All the abovementioned proves that European countries have long used the “Armenian issue” to interfere foreign and, recently, internal affairs of Turkey.
Azerbaijan, after gaining independence in 1991 and emerging as new regional power, has turned into a new subject for attacks. De Buman’s speech perfectly fits the anti-Turkish rhetoric in this regard.
But how can one speak about neutrality and unbiased position under such circumstances? How can one believe to words of those, who speak about fairness, international law and support to Azerbaijan’s righteous position, while voicing Armenian-inclined, even anti-Azerbaijani ideas from the tribunes of Yerevan?
Maybe it is a high time to revise some processes developing around the Armenia-Azerbaijan Nagorno-Karabakh conflict and discard those who are unable to really contribute to solution of the problem?
The Foreign Ministry of Azerbaijan reacted to the issue already, stressing that the president of the Swiss National Council undermines the negotiations on settlement of the Armenia-Azerbaijan Nagorno-Karabakh conflict.
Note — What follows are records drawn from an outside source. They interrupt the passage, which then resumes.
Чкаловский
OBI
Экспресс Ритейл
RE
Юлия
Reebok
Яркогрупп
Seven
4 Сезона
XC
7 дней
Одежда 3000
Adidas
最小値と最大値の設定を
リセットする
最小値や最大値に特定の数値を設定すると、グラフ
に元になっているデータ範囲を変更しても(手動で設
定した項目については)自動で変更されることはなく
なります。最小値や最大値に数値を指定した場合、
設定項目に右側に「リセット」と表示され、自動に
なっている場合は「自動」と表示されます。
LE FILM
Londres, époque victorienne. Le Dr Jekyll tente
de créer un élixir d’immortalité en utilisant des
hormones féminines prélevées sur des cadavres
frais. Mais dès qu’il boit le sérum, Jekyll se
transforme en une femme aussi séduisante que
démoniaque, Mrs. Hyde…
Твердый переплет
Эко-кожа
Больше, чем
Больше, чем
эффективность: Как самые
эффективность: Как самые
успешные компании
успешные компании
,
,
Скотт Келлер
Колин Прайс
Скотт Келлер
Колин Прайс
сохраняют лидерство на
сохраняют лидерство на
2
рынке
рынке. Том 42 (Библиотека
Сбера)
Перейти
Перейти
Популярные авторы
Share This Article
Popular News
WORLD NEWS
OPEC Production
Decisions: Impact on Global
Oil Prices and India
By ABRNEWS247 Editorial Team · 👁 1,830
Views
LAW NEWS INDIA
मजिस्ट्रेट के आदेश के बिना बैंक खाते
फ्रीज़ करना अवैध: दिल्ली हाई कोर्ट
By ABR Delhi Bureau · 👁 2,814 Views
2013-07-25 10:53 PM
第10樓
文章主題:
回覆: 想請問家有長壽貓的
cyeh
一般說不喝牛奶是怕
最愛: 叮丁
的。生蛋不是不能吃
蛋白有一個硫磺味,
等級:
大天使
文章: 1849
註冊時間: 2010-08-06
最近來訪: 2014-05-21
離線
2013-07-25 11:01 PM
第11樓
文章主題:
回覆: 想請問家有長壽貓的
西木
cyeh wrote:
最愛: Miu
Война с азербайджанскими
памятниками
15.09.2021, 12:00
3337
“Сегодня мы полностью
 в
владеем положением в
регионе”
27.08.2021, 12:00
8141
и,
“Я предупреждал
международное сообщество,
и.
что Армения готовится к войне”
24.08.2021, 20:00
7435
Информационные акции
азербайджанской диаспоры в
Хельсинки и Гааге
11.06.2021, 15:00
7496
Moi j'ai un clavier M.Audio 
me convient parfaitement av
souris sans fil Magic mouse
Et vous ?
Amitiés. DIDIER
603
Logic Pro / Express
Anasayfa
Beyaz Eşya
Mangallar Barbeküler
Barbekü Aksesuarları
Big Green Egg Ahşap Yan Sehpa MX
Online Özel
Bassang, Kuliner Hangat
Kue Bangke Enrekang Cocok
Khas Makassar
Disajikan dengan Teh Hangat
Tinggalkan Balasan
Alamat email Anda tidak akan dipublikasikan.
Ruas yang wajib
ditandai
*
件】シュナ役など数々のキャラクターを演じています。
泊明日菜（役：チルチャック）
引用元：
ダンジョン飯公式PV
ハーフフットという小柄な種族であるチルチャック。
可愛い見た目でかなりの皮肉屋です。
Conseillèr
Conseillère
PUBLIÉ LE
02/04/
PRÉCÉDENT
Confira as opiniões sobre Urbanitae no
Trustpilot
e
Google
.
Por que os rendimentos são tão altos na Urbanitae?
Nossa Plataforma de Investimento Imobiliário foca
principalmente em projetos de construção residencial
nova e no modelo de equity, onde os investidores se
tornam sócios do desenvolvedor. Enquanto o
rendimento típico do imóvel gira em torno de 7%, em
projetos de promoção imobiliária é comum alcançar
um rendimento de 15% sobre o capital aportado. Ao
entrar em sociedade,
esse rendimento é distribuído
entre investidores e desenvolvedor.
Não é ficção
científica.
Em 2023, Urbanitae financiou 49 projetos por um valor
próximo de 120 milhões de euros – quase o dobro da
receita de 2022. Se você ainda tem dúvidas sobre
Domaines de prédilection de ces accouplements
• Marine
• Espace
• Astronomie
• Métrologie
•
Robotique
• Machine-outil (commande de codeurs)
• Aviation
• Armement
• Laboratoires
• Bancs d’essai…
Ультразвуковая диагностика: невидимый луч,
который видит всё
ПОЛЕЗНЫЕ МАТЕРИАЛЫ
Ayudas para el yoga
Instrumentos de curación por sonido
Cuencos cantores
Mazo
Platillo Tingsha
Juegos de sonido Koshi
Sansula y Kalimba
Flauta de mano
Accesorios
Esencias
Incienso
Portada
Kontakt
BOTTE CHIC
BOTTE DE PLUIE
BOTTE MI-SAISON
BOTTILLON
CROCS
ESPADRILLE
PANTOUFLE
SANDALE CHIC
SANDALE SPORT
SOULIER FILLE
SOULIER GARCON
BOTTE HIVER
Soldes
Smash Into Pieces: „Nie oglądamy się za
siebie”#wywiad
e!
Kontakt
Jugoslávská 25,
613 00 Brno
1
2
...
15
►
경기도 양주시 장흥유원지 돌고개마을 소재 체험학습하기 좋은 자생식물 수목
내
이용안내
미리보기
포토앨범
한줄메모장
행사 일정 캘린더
“Abusing his official status as President of the National Council of Switzerland, de Buman during his visit to Yerevan, contradicting the policy of neutrality of Switzerland, made prejudiced statements, and he harms the negotiations for the settlement of the Armenia-Azerbaijan Nagorno-Karabakh conflict,” said Azerbaijani Foreign Ministry’s Spokesman Hikmat Hajiyev.
Shortly after, the Swiss side officially clarified its stance on topic, reiterating support to the territorial integrity of Azerbaijan and putting de Buman in an awkward position.
“The Swiss Confederation has neither recognized the independence of Nagorno-Karabakh nor has it ever questioned the territorial integrity of Azerbaijan," the Federal Department of Foreign Affairs (FDFA) of the Swiss Confederation told Trend.
So, whose tune does Mr. de Buman dances to?